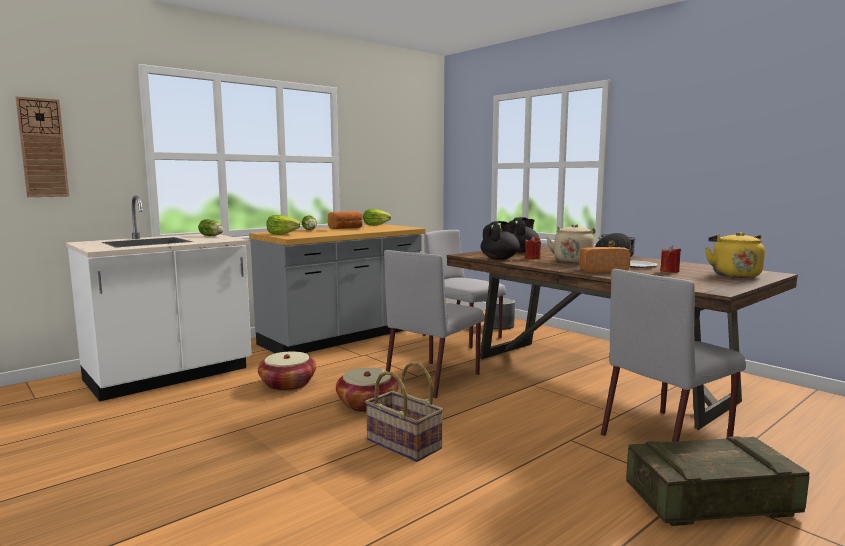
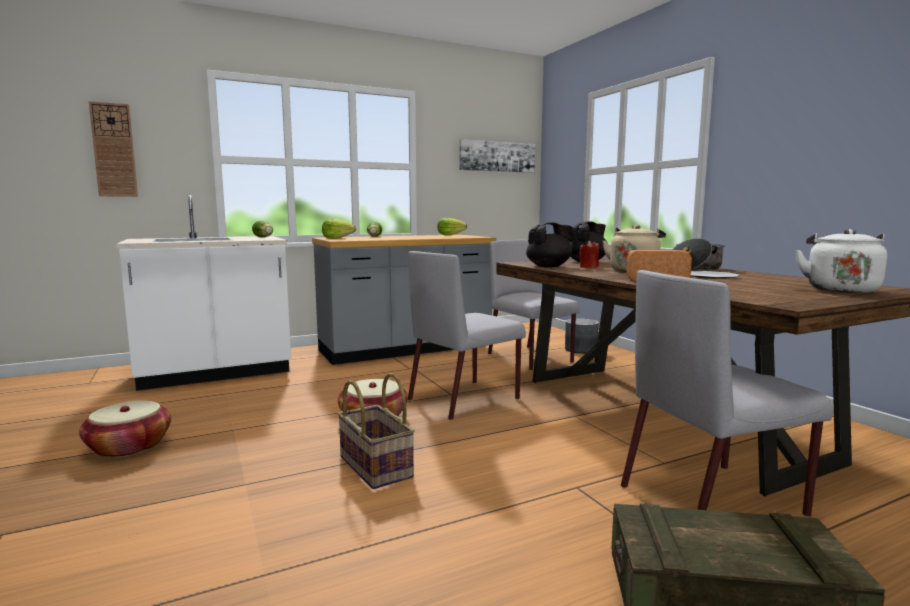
camera: 15 degrees right, 0 degrees up
basket [258,352,316,391] -> basket moved to [79,401,171,458]
bread [328,211,363,229] -> none
red candle [660,246,681,273] -> none
yellow kettle [705,232,765,278] -> white kettle [795,229,887,293]
none -> picture [459,139,535,173]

----------

PROBLEM DETAILS:
Where the string "none" occurs in a line above, count that line, and report solely the final figure.

YOUR RESPONSE:
3